• **LISTED ENTRIES**:
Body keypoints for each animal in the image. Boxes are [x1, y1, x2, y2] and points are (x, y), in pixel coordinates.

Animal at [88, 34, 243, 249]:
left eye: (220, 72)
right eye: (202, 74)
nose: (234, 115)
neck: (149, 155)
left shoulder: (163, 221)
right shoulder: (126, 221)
==
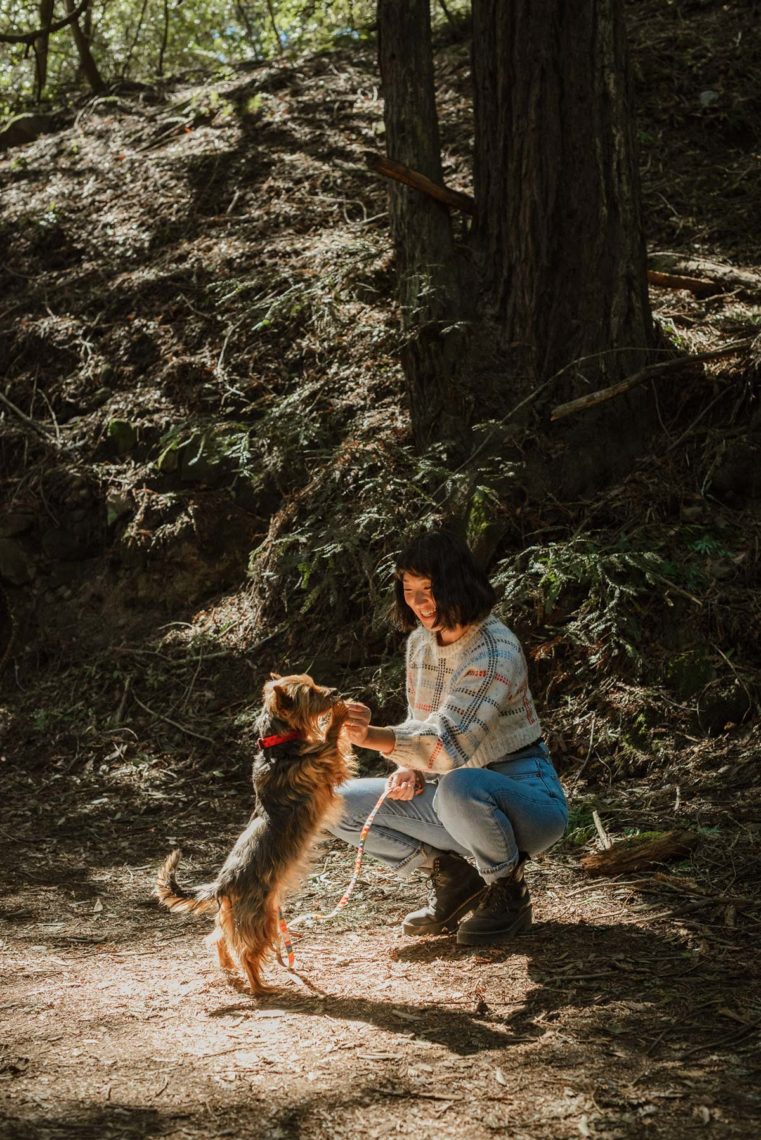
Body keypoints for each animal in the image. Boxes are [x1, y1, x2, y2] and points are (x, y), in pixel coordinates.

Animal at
==
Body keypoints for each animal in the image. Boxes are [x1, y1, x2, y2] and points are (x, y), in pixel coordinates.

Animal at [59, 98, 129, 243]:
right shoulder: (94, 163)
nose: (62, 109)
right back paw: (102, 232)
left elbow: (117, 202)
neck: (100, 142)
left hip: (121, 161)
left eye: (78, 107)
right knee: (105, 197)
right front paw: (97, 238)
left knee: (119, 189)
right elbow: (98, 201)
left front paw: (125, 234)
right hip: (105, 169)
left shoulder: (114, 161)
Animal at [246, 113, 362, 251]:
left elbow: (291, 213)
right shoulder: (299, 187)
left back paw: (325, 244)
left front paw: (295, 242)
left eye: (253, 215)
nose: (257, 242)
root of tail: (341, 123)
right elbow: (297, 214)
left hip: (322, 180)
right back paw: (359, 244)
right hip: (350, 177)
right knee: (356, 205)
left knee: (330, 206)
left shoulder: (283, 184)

• **WHAT TO PRODUCE**: From the lines above, copy those that contain the word "knee".

• **ANSWER FOR THIS EXERCISE**:
right knee: (105, 197)
left knee: (119, 189)
right knee: (356, 205)
left knee: (330, 206)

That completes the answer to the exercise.